(2 of 2)
The new federal approach is to help the cities help themselves, and to harness private enterprise for the long pull. Federal aid is conditional on each city's presenting an overall plan for preventing as well as destroying blight. To become eligible, a city must convince the Housing and Home Finance Agency that it has adequate building codes and is equipped to enforce them. a city plan for zoning, streets, land use, a sound financial program to pay its share of the cost, arrangements for rehousing families displaced by slum clearance, and assurance that the citizens of the community support the plan. Eight cities (including Chicago, Clarksville, Tenn., Somerville, Mass.) have already qualified for federal aid under the 1954 Housing Act, are thus eligible for such benefits as 95% mortgage insurance for low-cost private housing, grants up to two-thirds of the cost of projects, including improvements such as schools and parks.
Already Chicago has begun four slum-clearance and redevelopment projects and is planning three others. All told, they will generate about $95 million in private investment. Baltimore, which has received more than $9,000,000 to help clear some 80 acres of slums, has borne down on building violations, forced the owners of 6,000 houses and apartment buildings to repair or remodel. New Orleans has started a nine-year program to require the repair and modernization (mostly by private financing) of 5,000 houses a year. Civic groups, e.g., the new nonprofit American Council to Improve Our Neighborhoods (A.C.T.I.O.N.), are readying all-out campaigns to help cities improve housing.

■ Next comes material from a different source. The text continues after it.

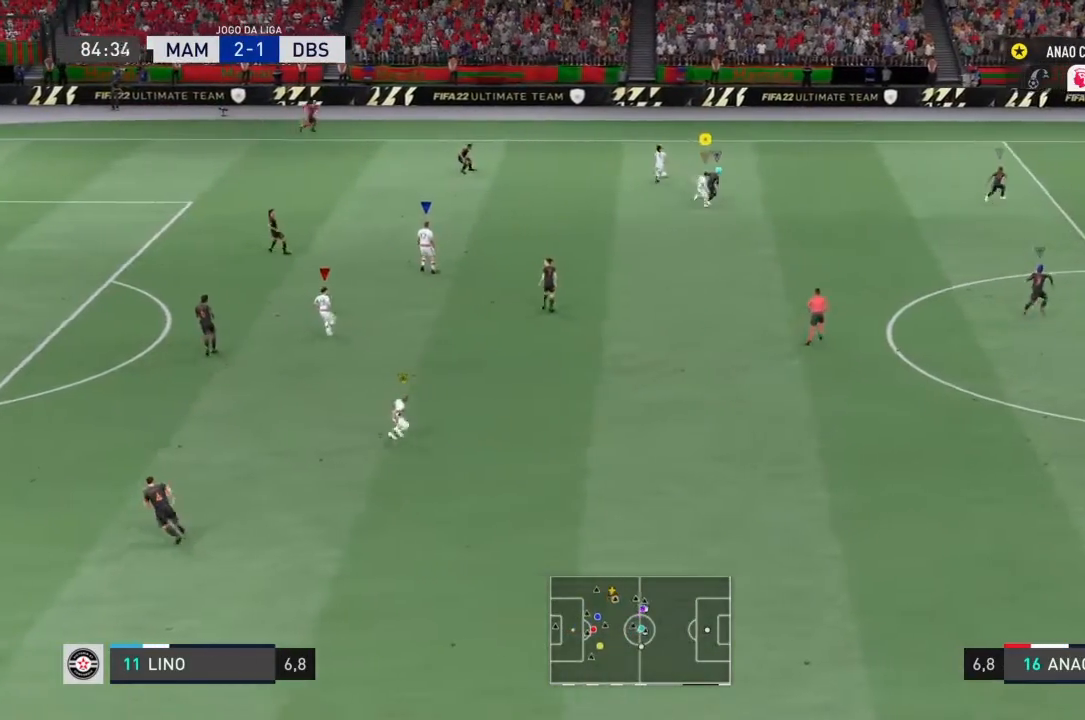
{"buttons": [], "left_stick": "up", "right_stick": "center", "events": [[234, "left_stick", "up"]]}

The President's housing committee, after studying ten cities, found that tax receipts in slum areas rose two to ten times after redevelopment. In seven of the ten cities studied, the cost of slum clearance and redevelopment could have been paid off in 15 years or less, with only 75% of the increases in tax revenue. If the savings in police, fire and public health protection were added, all ten could have paid the cost of slum clearance.